SingleStore is highly available by default. It ensures high availability by storing data redundantly in a set of nodes, called availability groups. SingleStore supports two availability groups. Each availability group contains a copy of every partition in the system—some as masters and some as replicas. As a result, SingleStore has two copies of your data in the system to protect the data against single node failure.

The master partitions are distributed evenly on nodes across the cluster. The master partitions on every node in an availability group have their replicas spread evenly among a set of nodes in the opposite availability group. The even distribution of replicas ensures that a failover distributes the additional load from the node failure uniformly across the cluster. As read queries are sent to the master partitions, balanced load distribution prevents the overloading of a single node with the newly promoted master partitions.
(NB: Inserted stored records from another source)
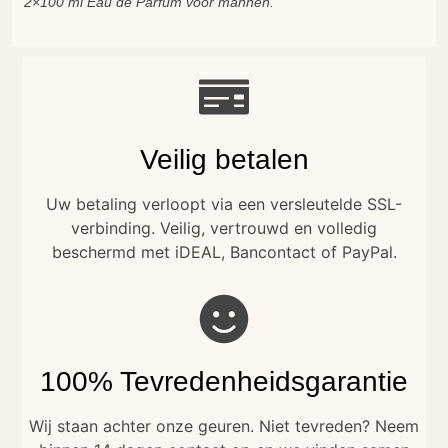
2×100 ml Eau de Parfum voor mannen.
Veilig betalen
Uw betaling verloopt via een versleutelde SSL-
verbinding. Veilig, vertrouwd en volledig
beschermd met iDEAL, Bancontact of PayPal.
100% Tevredenheidsgarantie
Wij staan achter onze geuren. Niet tevreden? Neem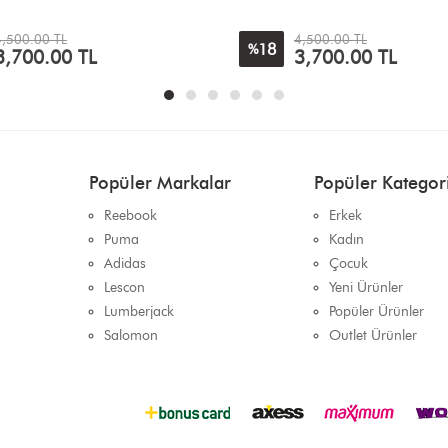
Outdoor
4,500.00 TL
2,600.00 TL
42
%
3,700.00 TL
1,500.00 TL
Popüler Markalar
Popüler Kategori
Reebook
Erkek
Puma
Kadın
Adidas
Çocuk
Lescon
Yeni Ürünler
Lumberjack
Popüler Ürünler
Salomon
Outlet Ürünler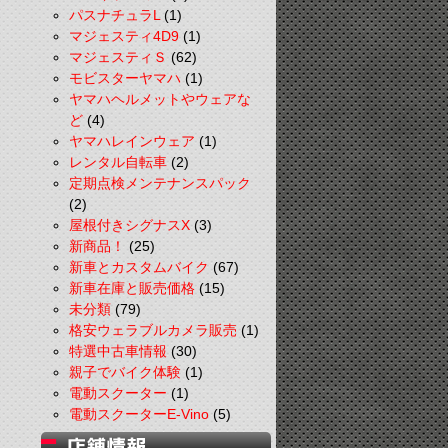
パスナチュラL
(1)
マジェスティ4D9
(1)
マジェスティＳ
(62)
モビスターヤマハ
(1)
ヤマハヘルメットやウェアな
ど
(4)
ヤマハレインウェア
(1)
レンタル自転車
(2)
定期点検メンテナンスパック
(2)
屋根付きシグナスX
(3)
新商品！
(25)
新車とカスタムバイク
(67)
新車在庫と販売価格
(15)
未分類
(79)
格安ウェラブルカメラ販売
(1)
特選中古車情報
(30)
親子でバイク体験
(1)
電動スクーター
(1)
電動スクーターE-Vino
(5)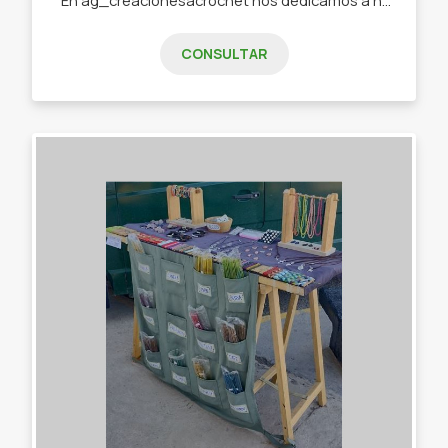
CONSULTAR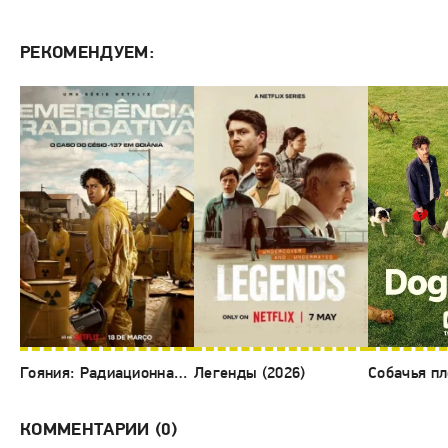
РЕКОМЕНДУЕМ:
Гояния: Радиационная авария (2026)
Легенды (2026)
КОММЕНТАРИИ (0)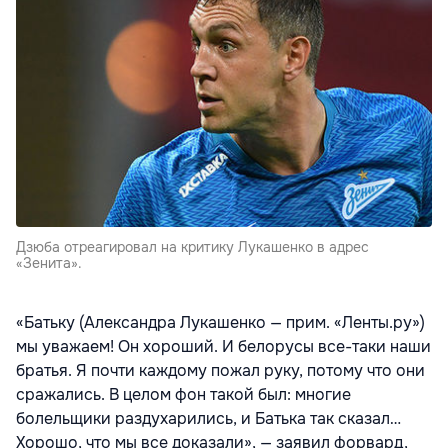
Дзюба отреагировал на критику Лукашенко в адрес
«Зенита».
«Батьку (Александра Лукашенко — прим. «Ленты.ру»)
мы уважаем! Он хороший. И белорусы все-таки наши
братья. Я почти каждому пожал руку, потому что они
сражались. В целом фон такой был: многие
болельщики раздухарились, и Батька так сказал…
Хорошо, что мы все доказали», — заявил форвард,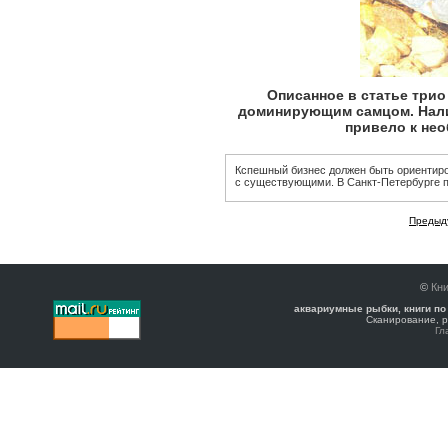
Описанное в статье три
доминирующим самцом. Налич
привело к нео
Кспешный бизнес должен быть ориентиро
с существующими. В Санкт-Петербурге п
Предыд
©
Кни
аквариумные рыбки, книги по
Сканирование, р
Гл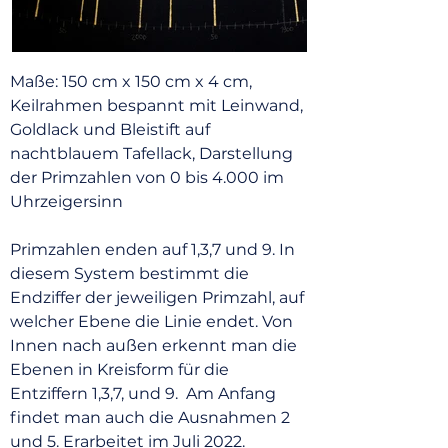
Maße: 150 cm x 150 cm x 4 cm,
Keilrahmen bespannt mit Leinwand,
Goldlack und Bleistift auf
nachtblauem Tafellack, Darstellung
der Primzahlen von 0 bis 4.000 im
Uhrzeigersinn
Primzahlen enden auf 1,3,7 und 9. In
diesem System bestimmt die
Endziffer der jeweiligen Primzahl, auf
welcher Ebene die Linie endet. Von
Innen nach außen erkennt man die
Ebenen in Kreisform für die
Entziffern 1,3,7, und 9. Am Anfang
findet man auch die Ausnahmen 2
und 5. Erarbeitet im Juli 2022.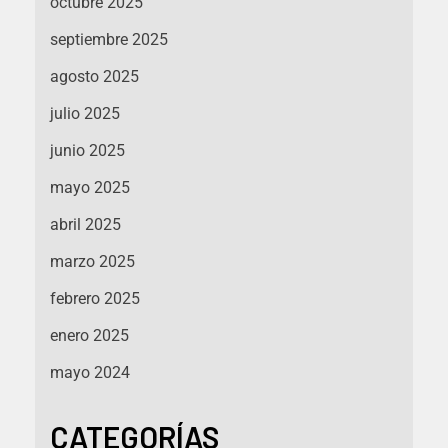
octubre 2025
septiembre 2025
agosto 2025
julio 2025
junio 2025
mayo 2025
abril 2025
marzo 2025
febrero 2025
enero 2025
mayo 2024
CATEGORÍAS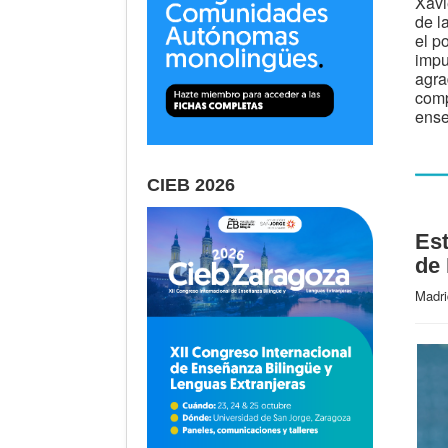
Xavi
de l
el p
impu
agra
comp
ense
CIEB 2026
Est
de
Madr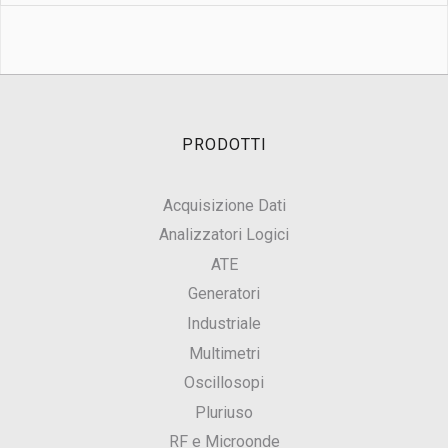
PRODOTTI
Acquisizione Dati
Analizzatori Logici
ATE
Generatori
Industriale
Multimetri
Oscillosopi
Pluriuso
RF e Microonde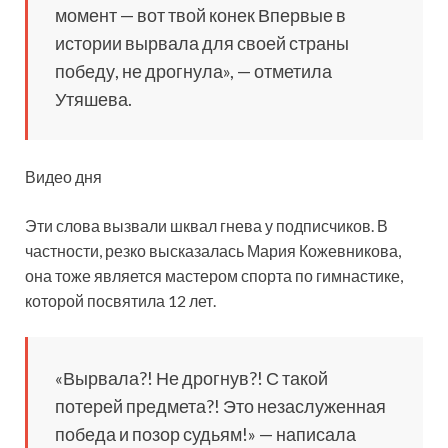
момент — вот твой конек Впервые в
истории вырвала для своей страны
победу, не дрогнула», — отметила
Утяшева.
Видео дня
Эти слова вызвали шквал гнева у подписчиков. В
частности, резко высказалась Мария Кожевникова,
она тоже является мастером спорта по гимнастике,
которой посвятила 12 лет.
«Вырвала?! Не дрогнув?! С такой
потерей предмета?! Это незаслуженная
победа и позор судьям!» — написала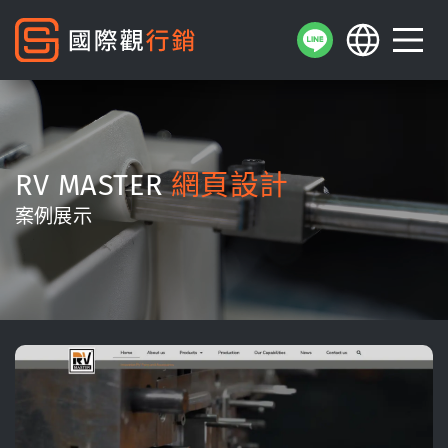
RV MASTER
網頁設計
案例展示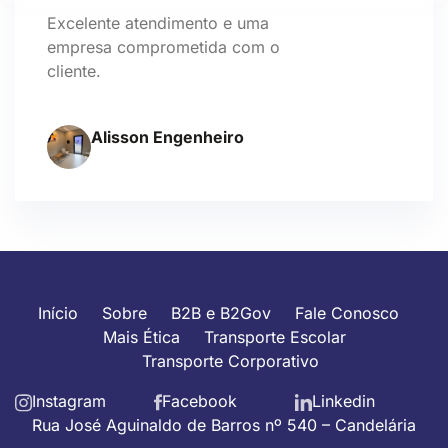
Excelente atendimento e uma
empresa comprometida com o
cliente.
Alisson Engenheiro
Início
Sobre
B2B e B2Gov
Fale Conosco
Mais Ética
Transporte Escolar
Transporte Corporativo
Instagram
Facebook
Linkedin
Rua José Aguinaldo de Barros nº 540 – Candelária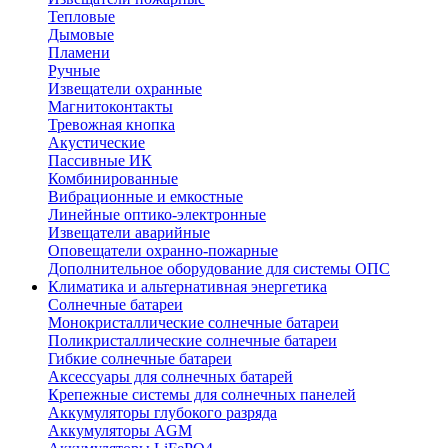
Тепловые
Дымовые
Пламени
Ручные
Извещатели охранные
Магнитоконтакты
Тревожная кнопка
Акустические
Пассивные ИК
Комбинированные
Вибрационные и емкостные
Линейные оптико-электронные
Извещатели аварийные
Оповещатели охранно-пожарные
Дополнительное оборудование для системы ОПС
Климатика и альтернативная энергетика
Солнечные батареи
Монокристаллические солнечные батареи
Поликристаллические солнечные батареи
Гибкие солнечные батареи
Аксессуары для солнечных батарей
Крепежные системы для солнечных панелей
Аккумуляторы глубокого разряда
Аккумуляторы AGM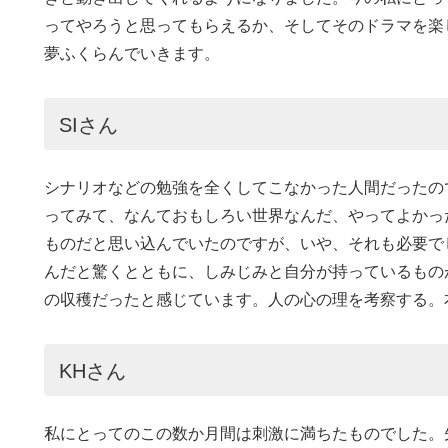
ってやろうと思ってもらえるか、そしてそのドラマを楽
夢ふくらんでいきます。
SIさん
シナリオなどの勉強を全くしてこなかった人間だったの
ってみて、なんておもしろい世界なんだ、やってよかっ
ものだと思い込んでいたのですが、いや、それも必要で
んだと驚くとともに、しみじみと自分が持っているもの
の収穫だったと感じています。人の心の理を考察する。
KHさん
私にとってのこの数か月間は刺激に満ちたものでした。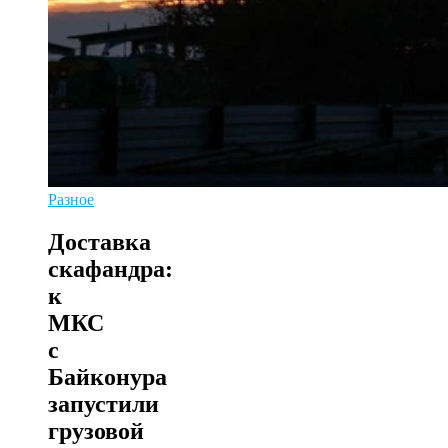
Разное
Доставка
скафандра:
к
МКС
с
Байконура
запустили
грузовой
diagram_load-balanced-partition-placement.png

In the event of a node failure, SingleStore automatically promotes the appropriate replica partitions on the node’s pair into master partitions, so that the databases remain online. The additional workload from the node failure is spread evenly among multiple other nodes, which contain the replica copies of the master partitions in the failed node. However, if all of the machines fail, then data will be unavailable until enough machines are recovered or until the cluster is recreated from scratch.

The following diagrams illustrate the partition distribution before and after a cluster failover. In the first diagram, the master partitions are distributed evenly across nodes. Replica copies of the master partitions in an availability group are placed evenly across the nodes in the opposite availability group. For example, db_0 has a replica on Node 2, while db_1 has a replica on Node 4.

load-balanced-failover.png

If Node 1 fails in this setup, SingleStore promotes the replica of db_0 on Node 2 to master and the replica of db_1 on Node 4 to master.

load-balanced-failed-node.png

When a node comes back online, it will be automatically reintroduced to the cluster. As for the partitions on the node, they are either caught up or rebuilt from scratch.